Have you ever been charged a fee when your debit card was instantly declined for not having a sufficient balance? Probably not, and government banking regulators want to keep it that way.

In its latest move in its campaign against what the Biden administration calls ‘junk fees,’ the Consumer Financial Protection Bureau proposed a rule Wednesday banning banks from charging non-sufficient fund fees on transactions with debit cards, peer-to-peer payments, and other transactions that are instantly processed. For example, charging a fee when a customer attempts to pay $100 for groceries, but the transaction doesn’t go through because they only have $90 in their account.

While banks “almost never” charge such fees according to the CFPB, instead usually charging NSF fees on checks and automatic payments, which can take longer to process, the bureau said it wanted to prevent banks from doing so in the future.

“The CFPB will continue to rid the market of junk fees today and prevent new junk fees from emerging in the future,” bureau director Rohit Chopra said in a prepared statement.
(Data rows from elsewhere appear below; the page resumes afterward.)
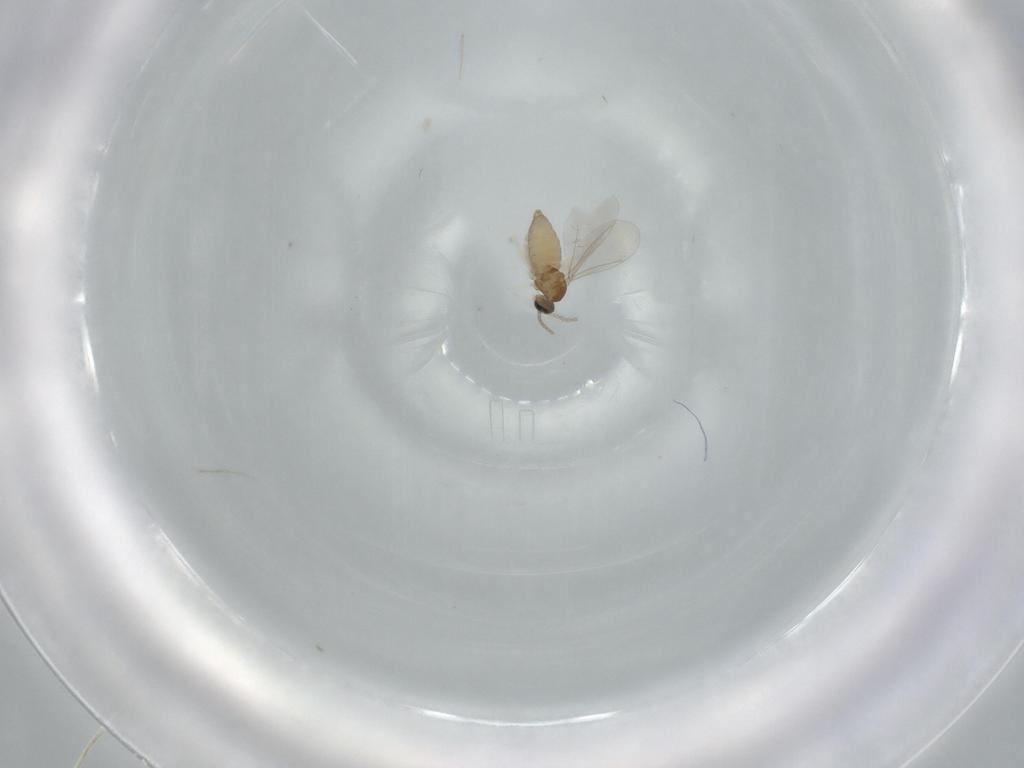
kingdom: Animalia
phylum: Arthropoda
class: Insecta
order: Diptera
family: Cecidomyiidae
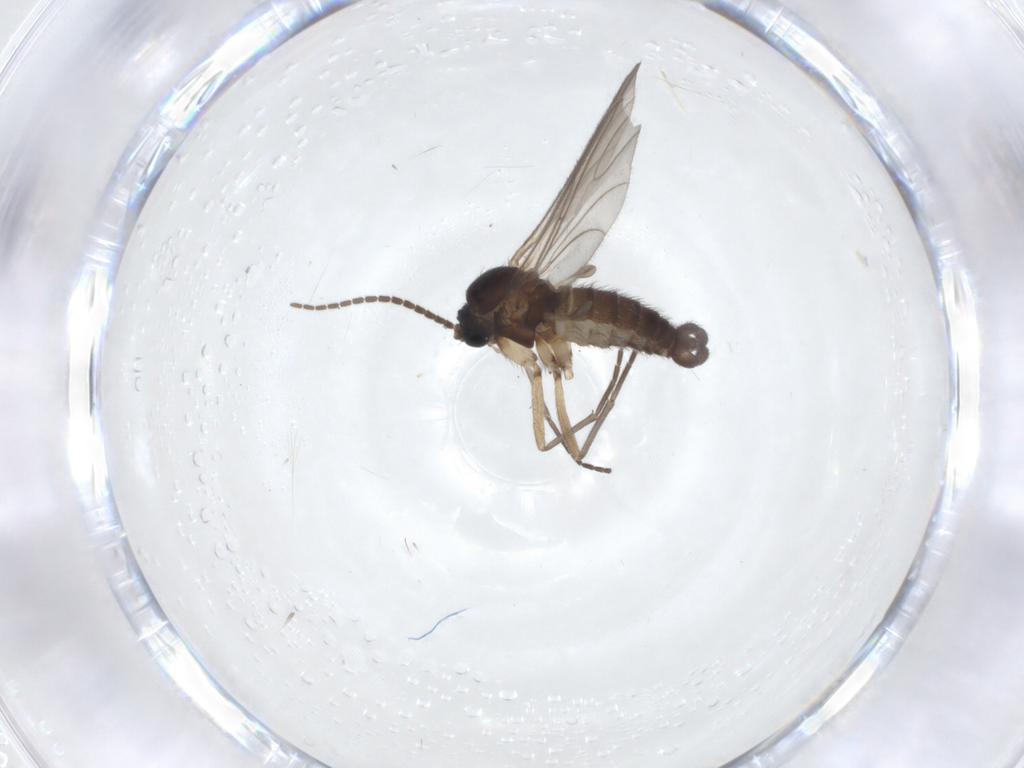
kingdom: Animalia
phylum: Arthropoda
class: Insecta
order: Diptera
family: Sciaridae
The bureau said such fees, should they be charged, “would constitute an abusive practice under the Consumer Financial Protection Act’s prohibition on unfair, deceptive, or abusive acts or practices.”

The proposal comes on the heels of the bureau’s proposal this month to put a limit as low as $3 on overdraft fees. (Overdraft fees are similar to NSF fees, except in an overdraft, the bank allows the transaction to go through instead of blocking it, leaving the customer with a negative balance.) Last year, the bureau proposed an $8 limit on credit card late fees, a rule that is expected to kick in early in 2024.

Instant payments have become more common as consumers have ditched cash and paper checks for mobile apps and fintech services such as Venmo and PayPal. That trend is likely to continue: Earlier this year, the Federal Reserve launched FedNow, a network that enables banks and credit unions to process instant payments.